■ Instructions to follow
Take the line that contains "Available for all" and every line after it in the material below, and quote them exactly.

---------------

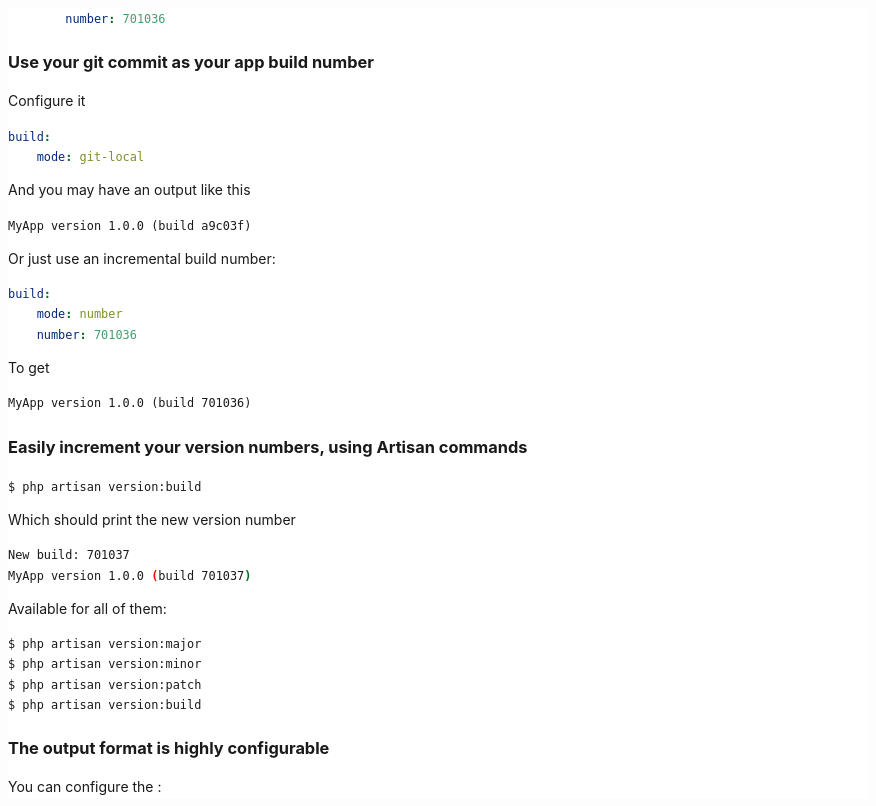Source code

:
 ``` yaml
        number: 701036
```

### Use your git commit as your app build number

Configure it

``` yaml
build:
    mode: git-local
```

And you may have an output like this

```
MyApp version 1.0.0 (build a9c03f)
```

Or just use an incremental build number:

``` yaml
build:
    mode: number
    number: 701036
```

To get

```
MyApp version 1.0.0 (build 701036)
```

### Easily increment your version numbers, using Artisan commands

``` bash
$ php artisan version:build
```

Which should print the new version number 

``` bash
New build: 701037
MyApp version 1.0.0 (build 701037) 
```

Available for all of them:

``` bash
$ php artisan version:major   
$ php artisan version:minor   
$ php artisan version:patch   
$ php artisan version:build   
``` 

### The output format is highly configurable

You can configure the :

---------------

■ Problem solution
Available for all of them:

``` bash
$ php artisan version:major   
$ php artisan version:minor   
$ php artisan version:patch   
$ php artisan version:build   
``` 

### The output format is highly configurable

You can configure the :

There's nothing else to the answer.